AIM OF THE EXERCISE: In the entries that follow, identify the line containing "text: (1219, 694) -> (1000, 389), moved" and return it together with all later lines, exactly as they appear.
[[ ENTRIES SHOWN open ]]
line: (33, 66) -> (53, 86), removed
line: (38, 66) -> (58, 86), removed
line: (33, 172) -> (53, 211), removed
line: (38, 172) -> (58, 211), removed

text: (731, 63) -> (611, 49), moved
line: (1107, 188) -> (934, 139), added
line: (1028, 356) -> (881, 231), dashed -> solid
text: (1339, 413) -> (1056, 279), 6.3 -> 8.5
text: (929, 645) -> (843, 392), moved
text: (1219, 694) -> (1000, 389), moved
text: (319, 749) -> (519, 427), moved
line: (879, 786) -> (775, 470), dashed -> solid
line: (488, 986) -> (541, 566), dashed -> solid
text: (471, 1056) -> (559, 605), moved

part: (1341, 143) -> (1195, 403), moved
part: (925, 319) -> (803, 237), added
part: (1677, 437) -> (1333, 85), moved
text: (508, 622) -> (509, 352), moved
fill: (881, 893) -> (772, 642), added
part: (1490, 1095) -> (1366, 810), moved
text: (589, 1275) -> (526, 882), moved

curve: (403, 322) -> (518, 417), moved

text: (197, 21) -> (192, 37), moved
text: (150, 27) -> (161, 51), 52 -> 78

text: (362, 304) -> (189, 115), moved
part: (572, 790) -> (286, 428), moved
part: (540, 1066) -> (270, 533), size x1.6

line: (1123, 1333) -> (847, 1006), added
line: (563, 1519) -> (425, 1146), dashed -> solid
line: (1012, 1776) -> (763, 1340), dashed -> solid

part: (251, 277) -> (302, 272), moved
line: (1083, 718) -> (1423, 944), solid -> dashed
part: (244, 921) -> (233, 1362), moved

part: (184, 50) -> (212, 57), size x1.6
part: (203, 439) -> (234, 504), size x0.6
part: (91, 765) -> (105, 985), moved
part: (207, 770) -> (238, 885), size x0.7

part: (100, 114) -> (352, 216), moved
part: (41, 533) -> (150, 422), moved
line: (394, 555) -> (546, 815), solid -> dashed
[[ ENTRIES SHOWN closed ]]
EXPECTED ANSWER:
text: (1219, 694) -> (1000, 389), moved
text: (319, 749) -> (519, 427), moved
line: (879, 786) -> (775, 470), dashed -> solid
line: (488, 986) -> (541, 566), dashed -> solid
text: (471, 1056) -> (559, 605), moved

part: (1341, 143) -> (1195, 403), moved
part: (925, 319) -> (803, 237), added
part: (1677, 437) -> (1333, 85), moved
text: (508, 622) -> (509, 352), moved
fill: (881, 893) -> (772, 642), added
part: (1490, 1095) -> (1366, 810), moved
text: (589, 1275) -> (526, 882), moved

curve: (403, 322) -> (518, 417), moved

text: (197, 21) -> (192, 37), moved
text: (150, 27) -> (161, 51), 52 -> 78

text: (362, 304) -> (189, 115), moved
part: (572, 790) -> (286, 428), moved
part: (540, 1066) -> (270, 533), size x1.6

line: (1123, 1333) -> (847, 1006), added
line: (563, 1519) -> (425, 1146), dashed -> solid
line: (1012, 1776) -> (763, 1340), dashed -> solid

part: (251, 277) -> (302, 272), moved
line: (1083, 718) -> (1423, 944), solid -> dashed
part: (244, 921) -> (233, 1362), moved

part: (184, 50) -> (212, 57), size x1.6
part: (203, 439) -> (234, 504), size x0.6
part: (91, 765) -> (105, 985), moved
part: (207, 770) -> (238, 885), size x0.7

part: (100, 114) -> (352, 216), moved
part: (41, 533) -> (150, 422), moved
line: (394, 555) -> (546, 815), solid -> dashed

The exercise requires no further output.